Toen ik “hersteld” was van mijn versie van de ziekte, bleek ik inderdaad geen smaak meer te hebben. Alle voedsel veranderde in dood puim en as in mijn mond. Ik at wel, maar liefst zo weinig mogelijk en eten werd een mechanische bezigheid. Kauwen, slikken. Ik voelde me een sciencefictionwezen dat een hoger niveau van existentiële ontstegenheid bereikt had. Ook moest ik denken aan mijn moeder, die na een serie hersenbloedinkjes (zoals ze het zelf noemde) het laatste dozijn jaren van haar leven volledig zonder smaak en reuk door het leven ging. ‘Ik vind deze soep heerlijk,’ placht ze dan bij gelegenheid blij te roepen, ‘maar eerlijk gezegd proef ik he-le-maal niets.’

Het meeste voedsel stond me tegen en de daarbij behorende alcoholische versnaperingen waren looswater geworden in een putje. Ik had op dat moment nog niet door dat ik ook geen reuk meer had: de tragedie met de smaakpapillen was duidelijker, schreeuwde veel harder om aandacht.

Na verloop van tijd begon op een vreemde manier iets van de smaak terug te komen. Extremen werden versterkt: een raketijsje was mierzoet, een handje katjang pedis zo scherp dat het bitter werd. Alles wat zich in het middelste deel van het spectrum bevond, was nog steeds smaakloos.

Rond die tijd begon me op te vallen dat ook mijn olfactorische faculteiten volledig verdwenen waren: ik had met andere woorden geen reukvermogen meer. Ik spoot eau-de-toilette (Esencia van Loewe) op mijn pols, duwde er mijn neus tegen en concludeerde, als een echo van mijn moeder: ik ruik he-le-maal niets.

Toen ik het eenmaal door had, werd het iets heel groots. Ik liet geen gelegenheid voorbijgaan om te testen. Nee, verzuchtte ik dan, ik ruik nog steeds niets. En dat terwijl ik mijn hele leven een zeer ruikend mens geweest was. Bijna al mijn herinneringen zijn gebouwd rond het geraamte van geuren.
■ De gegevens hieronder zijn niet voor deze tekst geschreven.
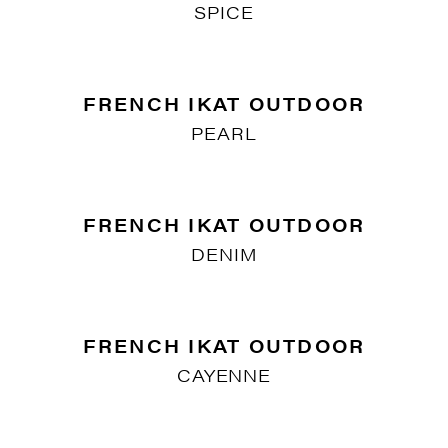
GORDES PLAIN OUTDOOR
SILVER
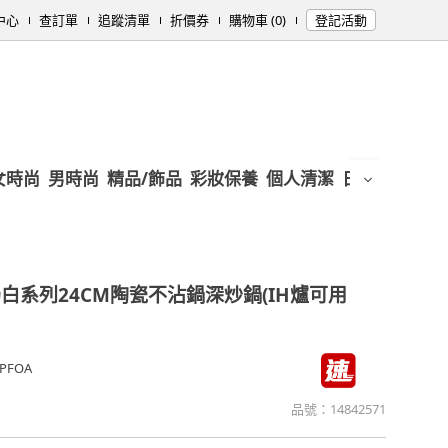
中心
查訂單
追蹤清單
折價券
購物車 (0)
登記活動
女時尚
男時尚
精品/飾品
彩妝保養
個人清潔
日用/紙品
母
白系列24CM陶瓷不沾鍋深炒鍋(IH爐可用
FOA
品號：
14842571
De geur van de kleuterschool in het houten noodgebouw in Amsterdam Nieuw-West, de geur van patchoeli dat het eerste meisje droeg, van wie ik tentatief de borstjes bevoelde, de geur van hasj en van lauwe jenever later. Ik was ooit met mijn vader in Nieuw-Vossemeer waar ik een keertje op de flipperkast mocht (ik was tien of elf). De geur van die machine, vermengd met verschaald bier en caballero’s - de geur kortom van alle cafés - was zo precies, dat ik terwijl ik dit hier schrijf zelfs het doffe ploffen van de stalen bal tegen de elektrische paaltjes weer kan horen. Een complete herinnering aangewakkerd door de scherpe herinnering aan een geur.
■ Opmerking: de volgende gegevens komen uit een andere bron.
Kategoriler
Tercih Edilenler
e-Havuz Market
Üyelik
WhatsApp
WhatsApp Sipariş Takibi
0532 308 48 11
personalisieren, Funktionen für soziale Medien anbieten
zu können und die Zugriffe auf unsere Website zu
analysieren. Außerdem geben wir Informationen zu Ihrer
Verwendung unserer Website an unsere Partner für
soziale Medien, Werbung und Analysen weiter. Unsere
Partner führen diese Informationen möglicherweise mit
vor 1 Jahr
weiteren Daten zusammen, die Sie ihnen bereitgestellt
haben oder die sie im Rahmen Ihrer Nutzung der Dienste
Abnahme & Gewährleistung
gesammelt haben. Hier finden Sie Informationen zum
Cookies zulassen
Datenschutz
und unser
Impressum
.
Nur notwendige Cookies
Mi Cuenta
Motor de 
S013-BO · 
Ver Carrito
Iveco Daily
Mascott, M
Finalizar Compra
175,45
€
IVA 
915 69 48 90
Weken ging ik zo door het leven, ik rook niets. Ik was een zwaar onderschat zintuig kwijt. Ik begon me zorgen te maken: zou hij ooit terugkomen?

Een paar dagen geleden viel me op: Jenet had in de keuken een jampotje gereinigd met stickerverwijderaar. Ik rook het. Opgetogen vertelde ik het haar: ‘Ik ruik dat je hebt schoongemaakt!’

Daarna ging het snel en nu is dit zintuig voor zeker vijftig procent hersteld. Ik ontdek de wereld opnieuw en iedere terugveroverde geur wordt met liefde ingehaald: sambal, ochtendwater, de opdringerig karmozijn-gekleurde, maar zurig ruikende hibiscus en Esencia van Loewe. Ik hou van ze allemaal.